I'd like to burn a CD for my students of various examples of a 12 bar blues. I have a few ideas that I'll definitely put on it but I'm looking for more. 

So, what's your favourite 12 bar blues? Non-bluesy examples are particularly welcome, so the students will understand how versitile the form can be.


----------



## puckhead (Sep 8, 2008)

a few thoughts:

Clash - Should i say or should i go
Link Wray - Rumble
Chuck Berry - Johnny B Goode
SRV - Life by the drop


----------



## jimihendrix (Jun 27, 2009)

the beatles..."can't buy me love"...

http://www.icce.rug.nl/~soundscapes/DATABASES/AWP/cbml.shtml


----------



## lbrown1 (Mar 22, 2007)

ELO - "Don't bring me down (strays from 12 bar at the "Bruce" part) - and sounds nothing like blues...so a cool demonstration of its transition into funky rock

Clapton has some great really cool ones like Strange Brew.....Sunshine of your Love (the turnaround strays from the format a bit)

Take a listen to Buddy Guy "Mary had a little Lamb"....more like 8 bars - bust shows a cool variation.

Straight up SRV - Pride and Joy

check out Mississippi Queen - sticks to the format but doesn't sound like blues.

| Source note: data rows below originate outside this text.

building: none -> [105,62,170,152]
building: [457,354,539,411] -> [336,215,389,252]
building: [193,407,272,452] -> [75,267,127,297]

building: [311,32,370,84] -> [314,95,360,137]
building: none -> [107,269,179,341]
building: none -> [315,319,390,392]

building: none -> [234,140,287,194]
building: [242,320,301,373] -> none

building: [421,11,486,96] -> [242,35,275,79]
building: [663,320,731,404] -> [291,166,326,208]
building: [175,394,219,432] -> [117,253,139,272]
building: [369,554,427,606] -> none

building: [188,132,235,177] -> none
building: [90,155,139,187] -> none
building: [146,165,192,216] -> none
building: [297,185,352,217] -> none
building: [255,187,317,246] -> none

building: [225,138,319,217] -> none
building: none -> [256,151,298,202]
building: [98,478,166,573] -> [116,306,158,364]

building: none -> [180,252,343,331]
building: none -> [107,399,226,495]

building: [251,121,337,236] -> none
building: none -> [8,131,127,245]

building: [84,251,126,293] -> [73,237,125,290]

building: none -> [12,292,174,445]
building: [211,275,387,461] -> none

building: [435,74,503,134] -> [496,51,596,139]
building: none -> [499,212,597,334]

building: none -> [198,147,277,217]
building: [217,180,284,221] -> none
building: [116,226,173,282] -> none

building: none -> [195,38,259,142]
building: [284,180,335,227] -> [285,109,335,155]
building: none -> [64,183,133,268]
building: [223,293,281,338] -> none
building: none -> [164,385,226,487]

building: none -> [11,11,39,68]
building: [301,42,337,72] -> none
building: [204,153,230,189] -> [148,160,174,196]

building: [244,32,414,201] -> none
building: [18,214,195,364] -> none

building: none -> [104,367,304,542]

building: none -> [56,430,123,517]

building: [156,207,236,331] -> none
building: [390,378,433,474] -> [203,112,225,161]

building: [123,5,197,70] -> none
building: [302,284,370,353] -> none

Zepp - Lemon Song or "Rock and roll"

to name a few


----------



## kat_ (Jan 11, 2007)

Thanks for those suggestions. I think I'll put Jeff's Boogie and Jeff Beck's cover of Hound Dog on there too, since I can't burn a mix CD without including Jeff Beck.

Are there any Motley Crue or Aerosmith songs that'd fit? Crue and Joe Perry are coming here in January so they're going to be popular with the students for the next two months.


----------



## Powdered Toast Man (Apr 6, 2006)

I'm pretty sure The Rolling Stones - Parachute Woman would fit in.


----------



## Spikezone (Feb 2, 2006)

I know you're talking about burning a CD of different recorded tracks. Here's another one-how about Crossroads by Cream? 
There's also a site on the internet someone pointed out to me that has a whole lot of backing tracks, all different blues styles in different keys and tempos (if you want to suggest this to your student-every kid has access to the net these days):
http://www.bluesblast.com/jams2003.html#jamfiles
-Mikey


----------



## kat_ (Jan 11, 2007)

That's awesome Spikezone. Thanks for the link.


----------



## lbrown1 (Mar 22, 2007)

you mentioned Motley Crue.....its a cover - but "smokin in the boys room loosely follows the pattern


another that occurred to me....the Doors - Riders on the storm


----------